- _Extrait de texte_:
══════

Il
est temps (et grand temps !) de remettre à l’honneur une grande auteure de
roman dystopique : Karin Boye. Poète et romancière suédoise, elle vécut et
écrivit dans la première moitié du XXe siècle. Peu connue en France, elle est
un des piliers de la littérature dystopique. Elle inspira Georges Orwell pour
son œuvre magistrale 1984. La Kallocaïne, écrit à la suite
d’un voyage en URSS en 1928, est son
roman le plus connu.
La Kallocaïne a été réédité en France
cette année à la Petite Bibliothèque Ombres, collection Utopie et
Science-Fiction. C’est à cette occasion qu’il paraît indispensable de lui
redonner sa place. La Kallocaïne est
sans nul doute une des œuvres majeures de la littérature de science-fiction, et
l’une des précurseurs. Cette mise en valeur me paraît d’autant plus importante
que les femmes sont bien souvent oubliées, pour ne pas dire évincées de cette
littérature. La science-fiction garde malheureusement une image presque
exclusivement masculine, malgré un regain d’intérêt ces quelques dernières
années. Il est donc important de réhabiliter cette grande écrivaine.

══════

- _Données extraites_:
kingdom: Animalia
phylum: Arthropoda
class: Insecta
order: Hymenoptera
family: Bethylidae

══════

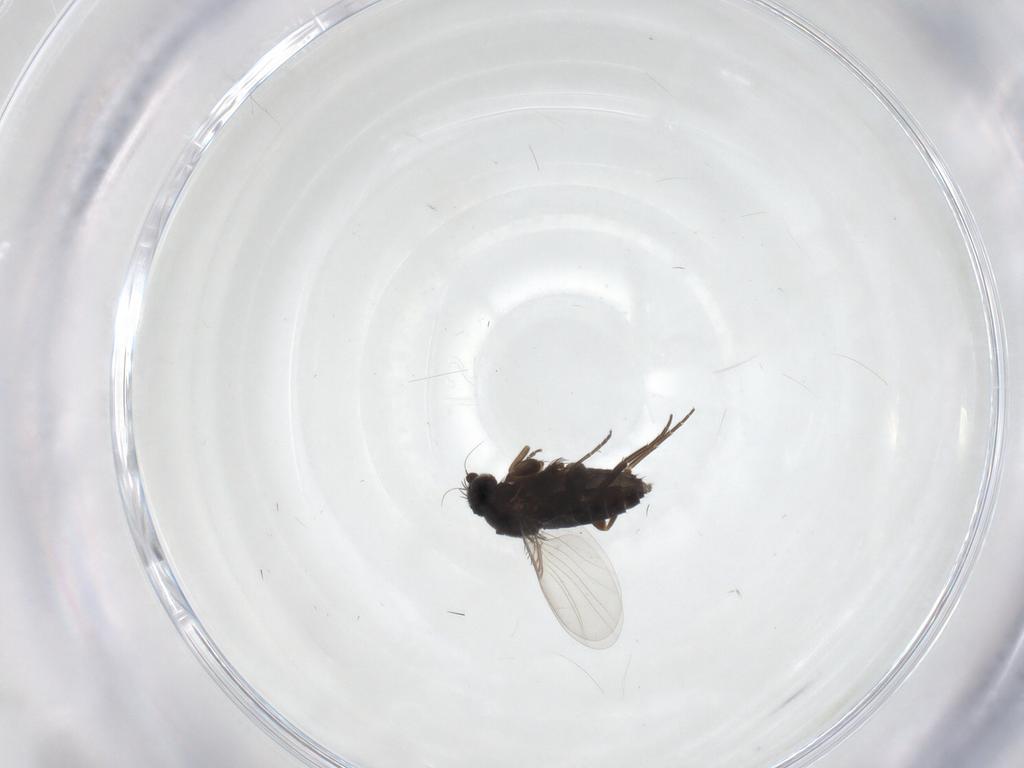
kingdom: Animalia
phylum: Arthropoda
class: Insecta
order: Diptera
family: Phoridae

══════

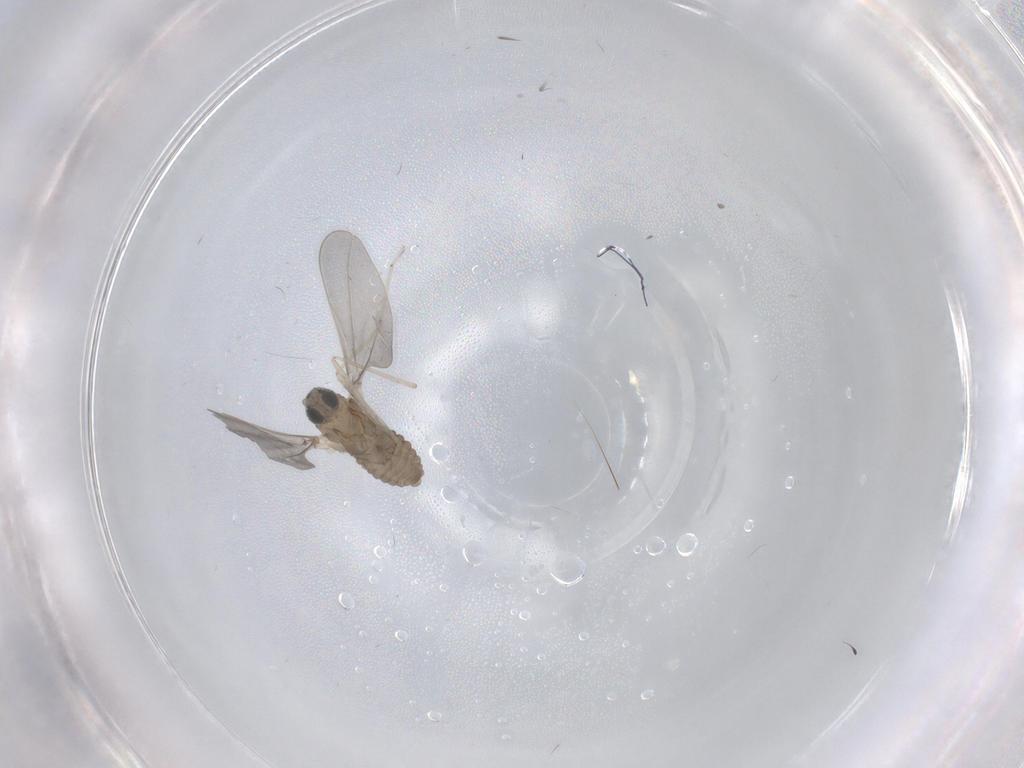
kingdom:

══════

- _Défis_:
a) Pouvez-vous retaper fidèlement le passage du texte sur Karin Boye qui s'ouvre sur les mots contenant "La Kallocaïne a" et se termine par "cette grande écrivaine." ?
b) Quels noms de personnes et de pays le texte sur Karin Boye mentionne-t-il ?
c) D'après le texte sur Karin Boye, à la suite de quel voyage La Kallocaïne a-t-il été écrit ?

- _Réponses par tâche_:
a)
La Kallocaïne a été réédité en France
cette année à la Petite Bibliothèque Ombres, collection Utopie et
Science-Fiction. C’est à cette occasion qu’il paraît indispensable de lui
redonner sa place. La Kallocaïne est
sans nul doute une des œuvres majeures de la littérature de science-fiction, et
l’une des précurseurs. Cette mise en valeur me paraît d’autant plus importante
que les femmes sont bien souvent oubliées, pour ne pas dire évincées de cette
littérature. La science-fiction garde malheureusement une image presque
exclusivement masculine, malgré un regain d’intérêt ces quelques dernières
années. Il est donc important de réhabiliter cette grande écrivaine.

b) Karin Boye, Georges Orwell, la France, l'URSS

c) D'un voyage en URSS en 1928.